Over the years, certain Kudelka hallmarks have emerged: emotionally intense scenes evoking an individual's isolation from a group, dysfunctional families and doomed romances, all of which play out in complex choreographic patterns, with quick changes of direction and almost-twisted partnering moves. Many dance writers have connected his work to his "personal demons," calling him angst-ridden, shy and always on guard.

On the phone, however, it seems Kudelka's public persona has taken on other characteristics of his dances. He has the mildly precise tones of proper Canadian speech but laughs easily; and he switches topics quickly, mid-sentence, while managing to maintain an organic conversational flow.
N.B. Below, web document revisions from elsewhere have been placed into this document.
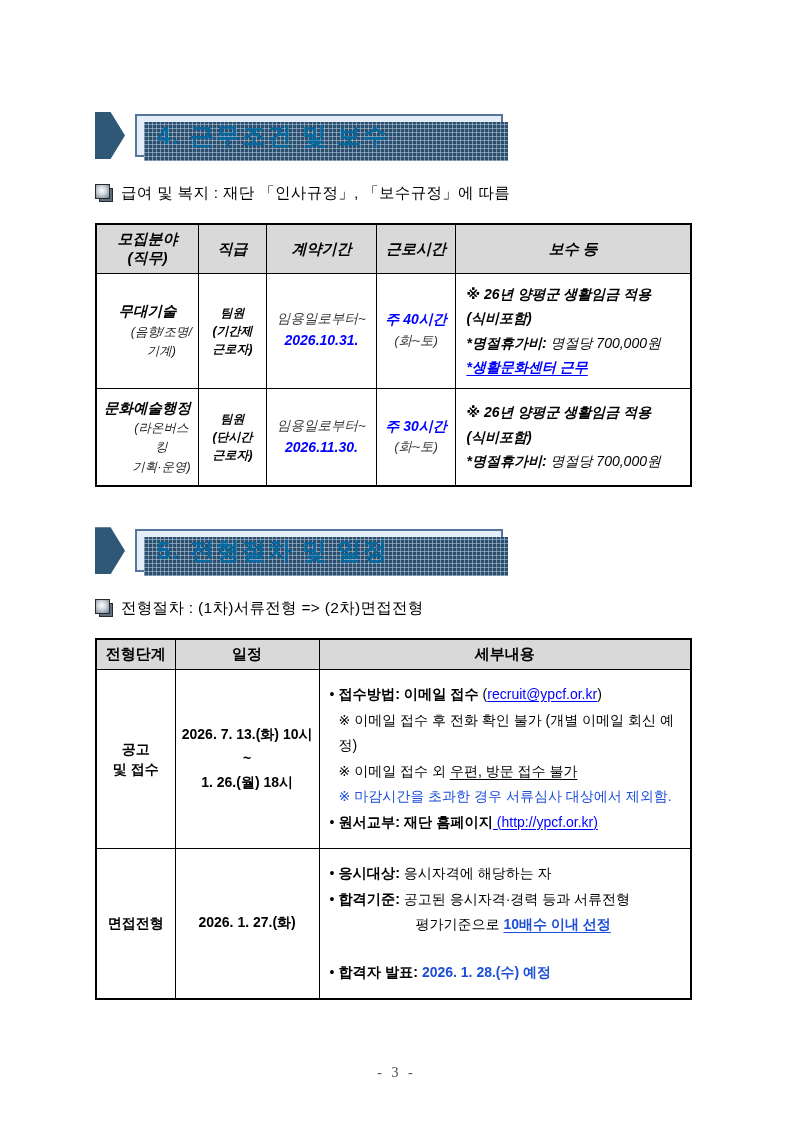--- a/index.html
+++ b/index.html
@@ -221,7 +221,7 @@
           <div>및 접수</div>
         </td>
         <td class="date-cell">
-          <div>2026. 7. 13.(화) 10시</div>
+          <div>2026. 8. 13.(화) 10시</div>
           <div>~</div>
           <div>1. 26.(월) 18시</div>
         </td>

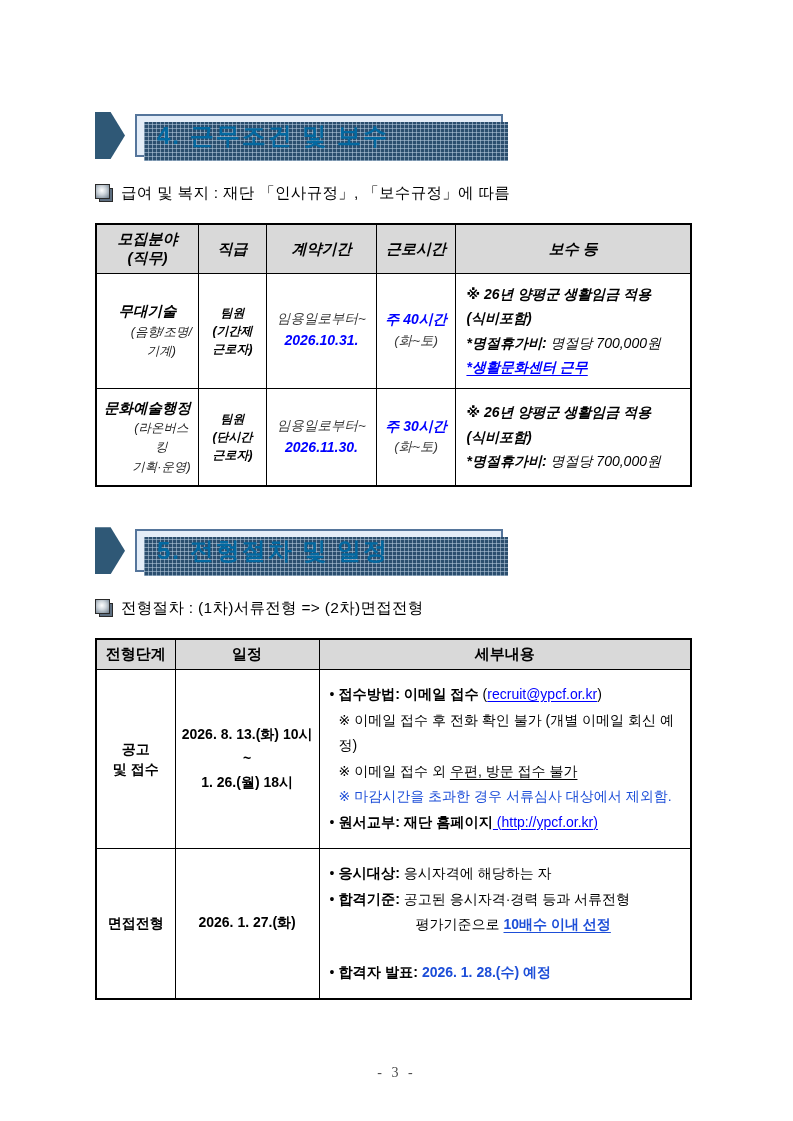--- a/index.html
+++ b/index.html
@@ -242,7 +242,7 @@
         </td>
       </tr>
       <tr>
-        <td class="stage-cell">면접전형</td>
+        <td class="stage-cell">응시대상</td>
         <td class="date-cell">2026. 1. 27.(화)</td>
         <td class="detail-cell">
           <span class="dline">

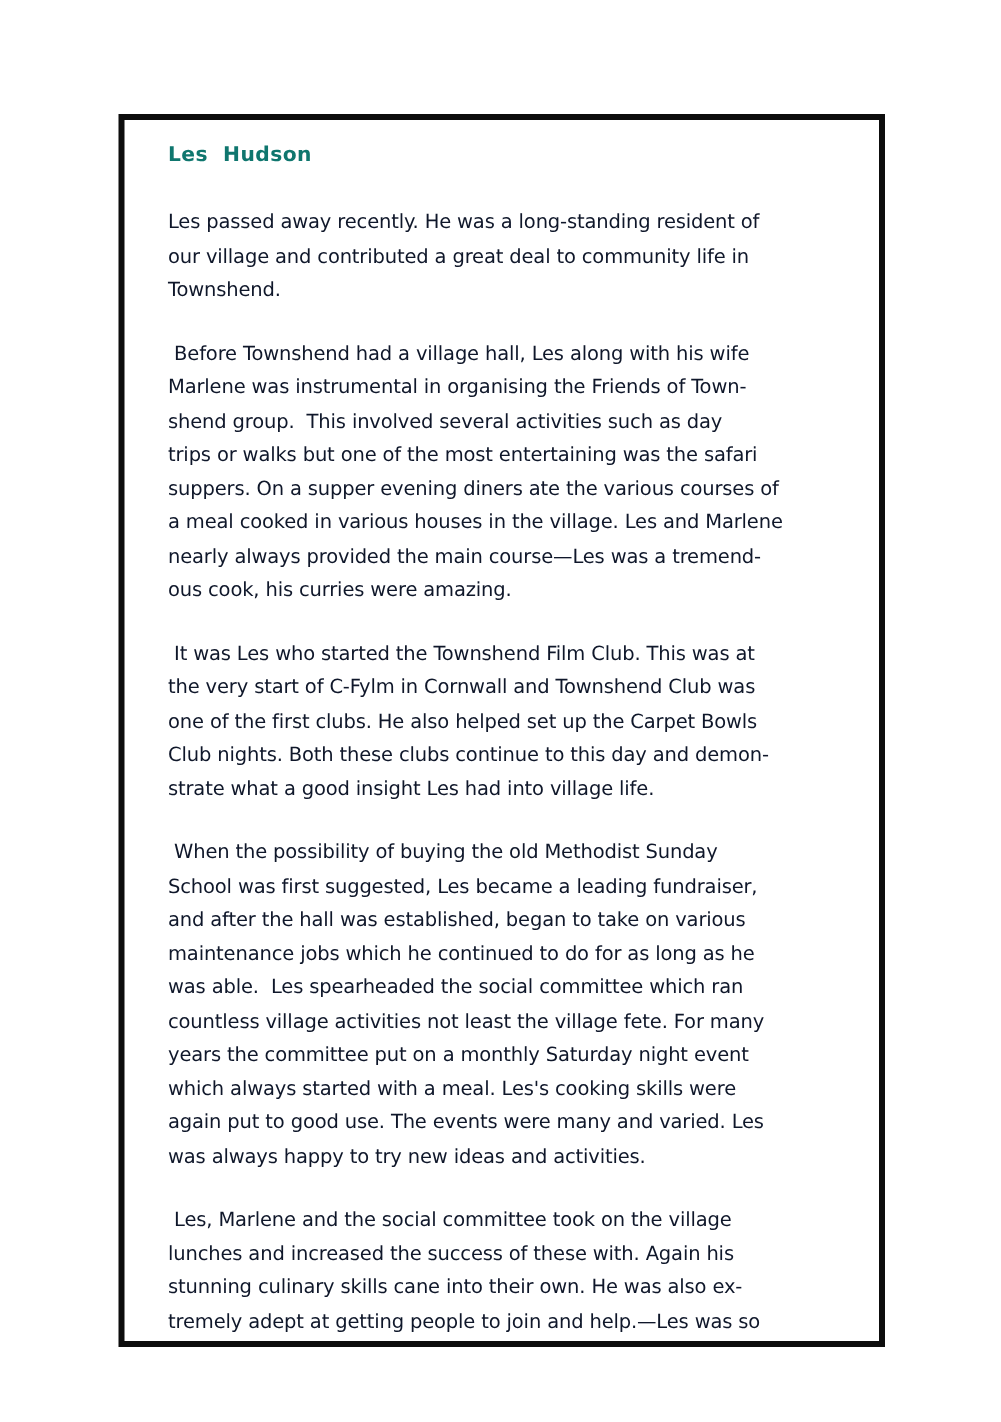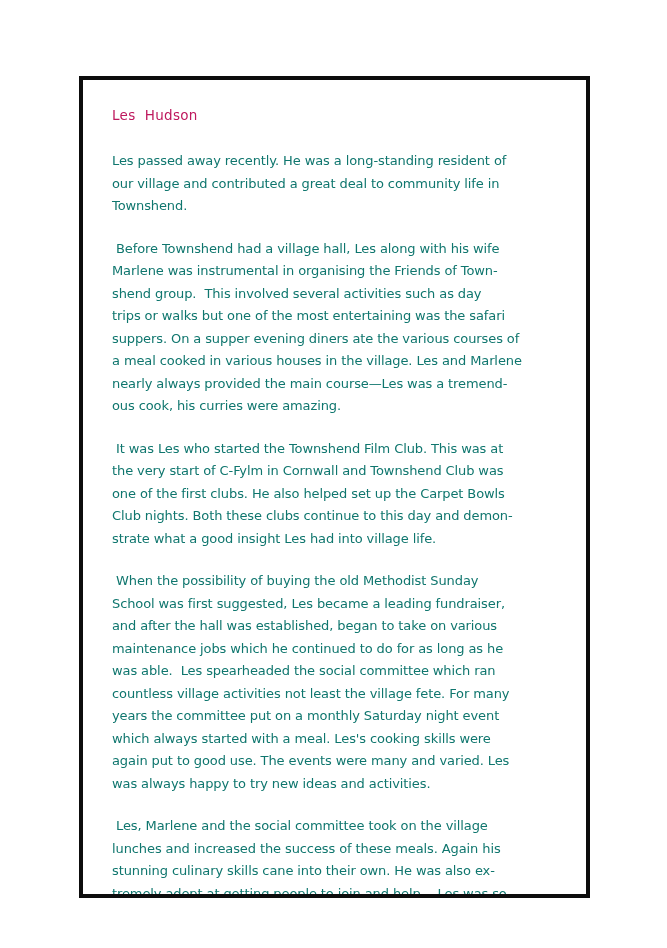--- a/index.html
+++ b/index.html
@@ -29,13 +29,13 @@
     overflow: hidden;
   }
   .title {
-    margin: 16px 0 26px 0;
+    margin: 4px 0 26px 0;
     font-size: 13.5px;
-    font-weight: normal;
+    font-weight: bold;
     line-height: 18px;
     letter-spacing: 0.3px;
     white-space: pre;
-    color: #be185d;
+    color: #0f766e;
   }
   .para {
     margin: 0 0 20px 0;

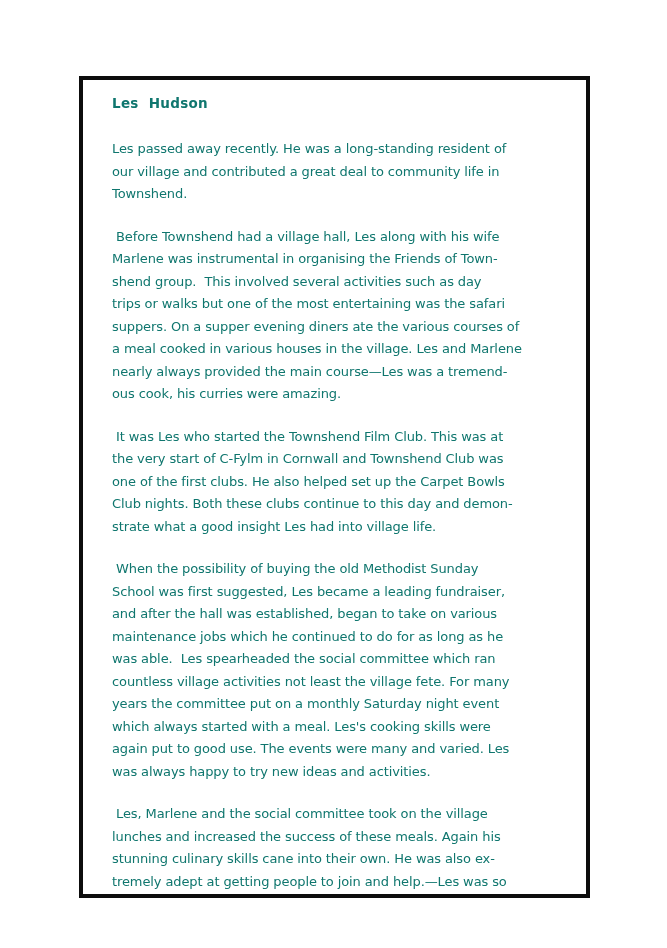--- a/index.html
+++ b/index.html
@@ -43,7 +43,7 @@
     line-height: 22.5px;
     letter-spacing: -0.1px;
     white-space: pre-wrap;
-    color: #0f766e;
+    color: #0f172a;
   }
 </style>
 </head>

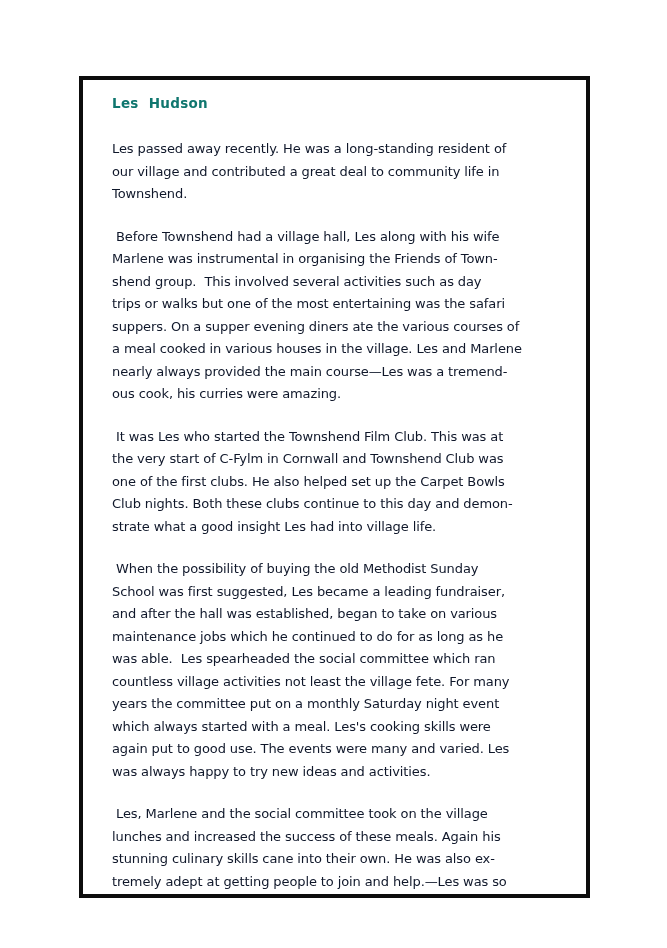--- a/index.html
+++ b/index.html
@@ -79,7 +79,7 @@
 again put to good use. The events were many and varied. Les
 was always happy to try new ideas and activities.</p>
     <p class="para"> Les, Marlene and the social committee took on the village
-lunches and increased the success of these meals. Again his
+lunches and increased the success of these with. Again his
 stunning culinary skills cane into their own. He was also ex-
 tremely adept at getting people to join and help.—Les was so</p>
   </div>

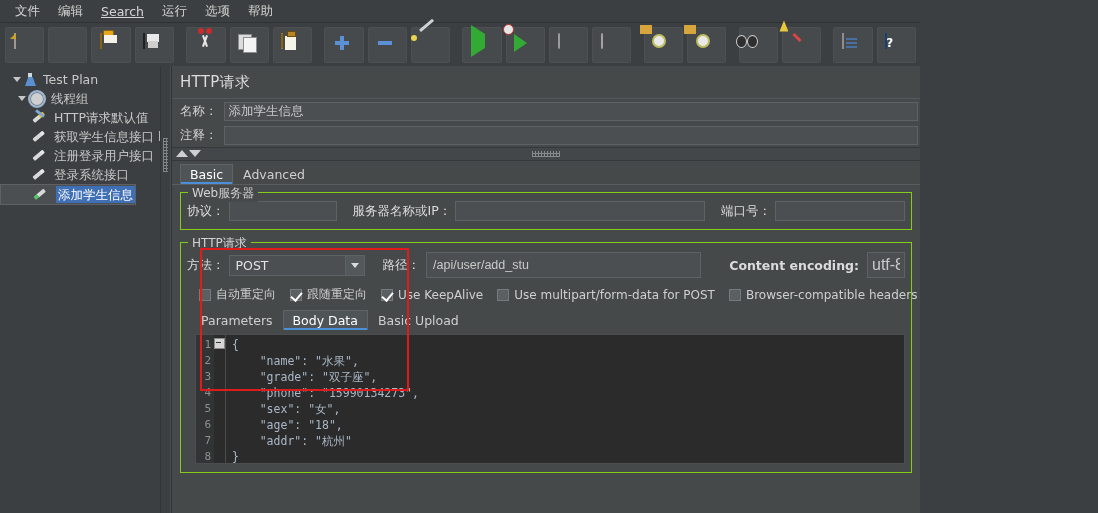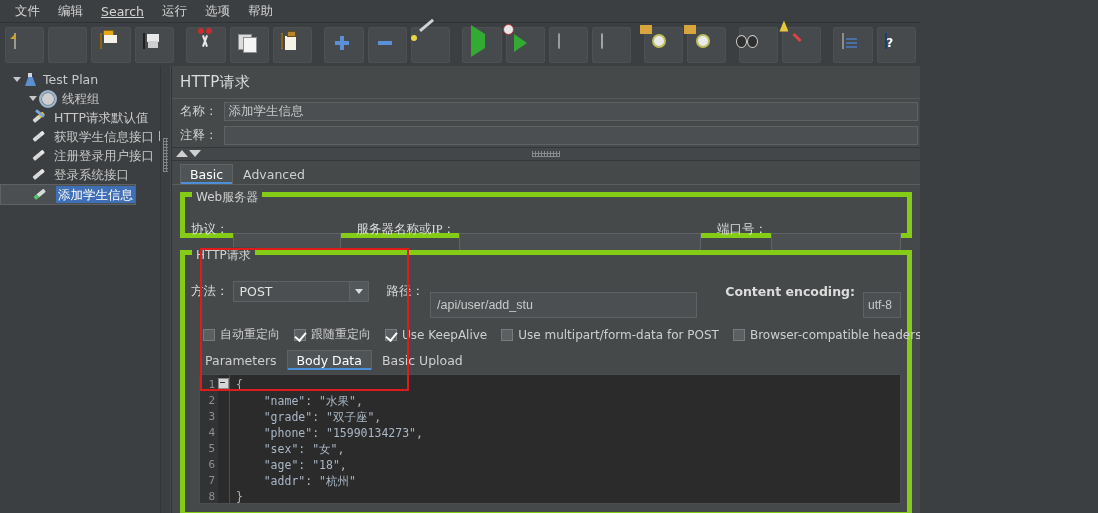--- a/index.html
+++ b/index.html
@@ -92,7 +92,7 @@
   .tree{width:160px;background:#3c3f41;padding-top:4px;position:relative;flex:none;}
   .trow{display:flex;align-items:center;height:19px;padding-left:4px;white-space:nowrap;}
   .trow.sel .tlabel{background:#3f6fb5;color:#ffffff;}
-  .ind1{padding-left:12px;} .ind2{padding-left:8px;margin-left:20px;} .ind3{padding-left:34px;}
+  .ind1{padding-left:12px;} .ind2{padding-left:17px;} .ind3{padding-left:34px;}
   .arrow{width:11px;height:11px;position:relative;flex:none;}
   .arrow:before{content:"";position:absolute;left:1px;top:3px;border-style:solid;border-width:5px 4px 0 4px;
                 border-color:#c7c7c7 transparent transparent transparent;}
You're challenged to keep up, and always taken in interesting directions.

ABT artistic director Kevin McKenzie says that Kudelka is always looking for the next step. "He truly evokes a strong image and aesthetic that people either like or don't like. They may not know that the dancers are doing something horrendously difficult, but it looks incredibly human; they understand it. I've found that with 'Cruel World' that audiences are pretty consistently wowed. They're like--whew! Either through exhilaration or exhaustion, you know?"

For dancers, Kudelka's rehearsal methods are notoriously exhausting. He's often said that a tired dancer is a creative dancer--that fatigue eliminates old ways of thinking and leads to deeper interpretations. "I think I've pulled back on that a little now," he says. "It would be hard for the dancers to believe it, because I still make very, very difficult ballets, but I'm paying more attention to building in rest periods along the way."